Der am 23.10. anstehende Q3-Bericht könnte möglicherweise enttäuschend ausfallen. Nach Erachten der Experten sollten dabei, trotz positiver Währungseffekte, die Gewinne nur um 1% gegenüber dem Vorjahr gestiegen sein. Auf organischer Basis dürfte das 3. Quartal (-3%) an das mäßige 2. Quartal (-4%) angeknüpft haben. Aufgrund eines höheren Vertriebsaufwands sowie eines schlechteren Produkt-Mix (trotz reduzierter Herstellungskosten) dürfte sich das EBIT um 14% verringert haben.

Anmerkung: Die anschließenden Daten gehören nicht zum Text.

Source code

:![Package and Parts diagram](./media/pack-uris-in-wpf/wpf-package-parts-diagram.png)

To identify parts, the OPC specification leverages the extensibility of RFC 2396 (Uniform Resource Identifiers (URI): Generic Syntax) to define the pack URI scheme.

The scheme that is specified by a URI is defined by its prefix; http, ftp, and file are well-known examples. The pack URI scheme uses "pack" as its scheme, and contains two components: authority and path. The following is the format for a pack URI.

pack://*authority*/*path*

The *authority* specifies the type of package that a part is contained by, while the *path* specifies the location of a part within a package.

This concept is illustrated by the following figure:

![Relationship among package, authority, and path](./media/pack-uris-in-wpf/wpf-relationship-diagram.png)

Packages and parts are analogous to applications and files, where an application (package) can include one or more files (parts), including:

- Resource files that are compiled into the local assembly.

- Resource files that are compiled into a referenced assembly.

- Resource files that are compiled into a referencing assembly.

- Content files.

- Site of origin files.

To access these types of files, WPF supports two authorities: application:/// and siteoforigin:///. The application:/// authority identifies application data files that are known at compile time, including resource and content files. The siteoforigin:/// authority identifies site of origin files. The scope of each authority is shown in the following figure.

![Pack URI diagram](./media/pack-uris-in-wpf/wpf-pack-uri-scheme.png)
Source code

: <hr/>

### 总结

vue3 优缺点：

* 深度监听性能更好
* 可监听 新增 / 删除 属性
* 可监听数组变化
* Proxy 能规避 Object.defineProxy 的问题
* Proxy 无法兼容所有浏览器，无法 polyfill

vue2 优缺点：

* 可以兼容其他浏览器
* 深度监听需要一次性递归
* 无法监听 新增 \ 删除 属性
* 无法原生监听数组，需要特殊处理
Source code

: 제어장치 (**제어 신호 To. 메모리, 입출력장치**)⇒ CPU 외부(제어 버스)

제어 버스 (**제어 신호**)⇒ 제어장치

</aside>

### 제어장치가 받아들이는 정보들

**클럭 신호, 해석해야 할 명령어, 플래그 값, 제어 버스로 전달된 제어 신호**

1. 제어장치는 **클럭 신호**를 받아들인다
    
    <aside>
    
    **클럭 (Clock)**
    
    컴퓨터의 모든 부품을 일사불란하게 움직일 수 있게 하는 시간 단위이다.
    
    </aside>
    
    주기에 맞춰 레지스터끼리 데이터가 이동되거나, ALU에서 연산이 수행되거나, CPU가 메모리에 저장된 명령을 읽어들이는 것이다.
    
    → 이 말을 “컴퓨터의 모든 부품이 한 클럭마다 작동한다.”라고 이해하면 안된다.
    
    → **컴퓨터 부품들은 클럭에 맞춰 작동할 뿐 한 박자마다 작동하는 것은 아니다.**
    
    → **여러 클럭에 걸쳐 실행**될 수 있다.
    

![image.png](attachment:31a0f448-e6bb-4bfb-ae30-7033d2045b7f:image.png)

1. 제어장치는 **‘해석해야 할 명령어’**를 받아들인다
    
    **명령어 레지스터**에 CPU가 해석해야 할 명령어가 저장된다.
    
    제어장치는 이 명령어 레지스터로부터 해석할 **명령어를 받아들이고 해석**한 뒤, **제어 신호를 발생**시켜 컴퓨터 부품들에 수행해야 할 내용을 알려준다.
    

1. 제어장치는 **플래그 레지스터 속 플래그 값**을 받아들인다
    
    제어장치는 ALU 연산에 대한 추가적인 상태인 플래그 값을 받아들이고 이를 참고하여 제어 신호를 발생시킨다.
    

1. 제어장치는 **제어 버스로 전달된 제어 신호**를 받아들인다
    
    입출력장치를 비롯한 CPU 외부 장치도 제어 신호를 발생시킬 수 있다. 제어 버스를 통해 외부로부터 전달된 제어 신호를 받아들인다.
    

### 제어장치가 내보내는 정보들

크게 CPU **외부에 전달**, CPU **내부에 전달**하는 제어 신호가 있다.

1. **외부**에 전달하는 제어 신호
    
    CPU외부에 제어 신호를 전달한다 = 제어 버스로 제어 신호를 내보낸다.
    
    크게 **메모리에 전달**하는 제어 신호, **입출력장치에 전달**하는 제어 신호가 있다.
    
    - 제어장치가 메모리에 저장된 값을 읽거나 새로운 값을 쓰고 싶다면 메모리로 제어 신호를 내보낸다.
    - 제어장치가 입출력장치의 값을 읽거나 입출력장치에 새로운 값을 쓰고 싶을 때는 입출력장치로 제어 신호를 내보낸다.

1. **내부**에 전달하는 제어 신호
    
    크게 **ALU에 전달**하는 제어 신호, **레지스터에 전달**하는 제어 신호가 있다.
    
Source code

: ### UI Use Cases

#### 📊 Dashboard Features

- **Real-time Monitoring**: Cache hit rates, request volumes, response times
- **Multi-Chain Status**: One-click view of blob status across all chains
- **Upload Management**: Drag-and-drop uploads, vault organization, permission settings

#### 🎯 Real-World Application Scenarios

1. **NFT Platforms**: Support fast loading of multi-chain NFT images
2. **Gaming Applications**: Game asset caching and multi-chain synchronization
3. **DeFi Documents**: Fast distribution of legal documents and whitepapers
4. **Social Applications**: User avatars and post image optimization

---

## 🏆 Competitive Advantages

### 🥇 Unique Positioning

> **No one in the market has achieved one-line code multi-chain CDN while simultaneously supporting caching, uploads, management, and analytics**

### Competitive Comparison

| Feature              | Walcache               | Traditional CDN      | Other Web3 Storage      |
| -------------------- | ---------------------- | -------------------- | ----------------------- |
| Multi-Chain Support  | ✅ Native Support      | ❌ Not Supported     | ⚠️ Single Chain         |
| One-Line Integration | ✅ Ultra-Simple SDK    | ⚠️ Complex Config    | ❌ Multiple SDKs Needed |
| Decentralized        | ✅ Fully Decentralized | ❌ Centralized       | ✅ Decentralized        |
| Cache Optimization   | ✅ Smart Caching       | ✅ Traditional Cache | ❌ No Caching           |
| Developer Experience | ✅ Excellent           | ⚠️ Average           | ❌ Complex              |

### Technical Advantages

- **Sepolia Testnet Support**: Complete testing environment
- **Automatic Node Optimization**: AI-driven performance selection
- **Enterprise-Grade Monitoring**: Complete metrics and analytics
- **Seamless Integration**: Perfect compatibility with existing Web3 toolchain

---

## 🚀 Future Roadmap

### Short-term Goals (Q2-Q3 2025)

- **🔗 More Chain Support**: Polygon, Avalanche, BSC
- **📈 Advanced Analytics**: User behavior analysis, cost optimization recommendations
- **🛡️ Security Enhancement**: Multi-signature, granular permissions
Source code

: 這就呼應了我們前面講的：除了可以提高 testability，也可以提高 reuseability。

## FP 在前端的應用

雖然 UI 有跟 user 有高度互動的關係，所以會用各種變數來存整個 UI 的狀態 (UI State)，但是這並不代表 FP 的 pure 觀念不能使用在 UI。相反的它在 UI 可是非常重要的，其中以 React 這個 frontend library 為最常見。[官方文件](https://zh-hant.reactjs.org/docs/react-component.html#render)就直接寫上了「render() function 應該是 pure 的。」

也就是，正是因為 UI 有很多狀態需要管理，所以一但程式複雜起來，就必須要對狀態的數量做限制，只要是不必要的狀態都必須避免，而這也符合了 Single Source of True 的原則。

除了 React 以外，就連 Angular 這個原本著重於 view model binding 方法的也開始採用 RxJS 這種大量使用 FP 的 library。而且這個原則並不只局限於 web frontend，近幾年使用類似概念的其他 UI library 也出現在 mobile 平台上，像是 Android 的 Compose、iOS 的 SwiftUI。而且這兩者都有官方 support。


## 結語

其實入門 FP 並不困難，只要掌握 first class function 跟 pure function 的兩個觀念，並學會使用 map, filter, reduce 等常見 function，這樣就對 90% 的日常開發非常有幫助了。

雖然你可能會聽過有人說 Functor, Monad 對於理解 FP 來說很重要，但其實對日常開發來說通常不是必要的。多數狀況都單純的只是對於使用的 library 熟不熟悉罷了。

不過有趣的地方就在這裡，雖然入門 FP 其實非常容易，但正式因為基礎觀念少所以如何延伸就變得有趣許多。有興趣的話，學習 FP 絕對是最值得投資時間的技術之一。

Die Marge sollte daher mit 18,4% (VJ: 21,5%) sogar unter das Niveau vom 2. Quartal (20%) gefallen sein. Dank gestiegener Zinserträge sowie Aktienrückkäufen werde sich das Ergebnis je Aktie etwas weniger um 10% auf 0,35 USD verringert haben.

Der Kursverlauf der Aktie werde aktuell von der positiven Entwicklung diverser junger Arzneien bestimmt. Mit Blick auf erhebliche Risiken, voraussichtlich noch einige Quartale mit rückläufigen Gewinnen sowie die stattliche Bewertung würden die Experten dies jedoch als nicht gerechtfertigt ansehen. Gerade das seit September weiter schwächere Umfeld in den USA, für die Magen-Darm-Medikamente Prilosec und Nexium (US-Erlöse im 3. Quartal ungefähr 770 Mio. USD) sollte wieder stärker im Rampenlicht stehen.

Trotz Fortschritte in der Portfoliotransformation raten die Experten von Helaba Trust weiterhin zu einer Untergewichtung der AstraZeneca-Aktie.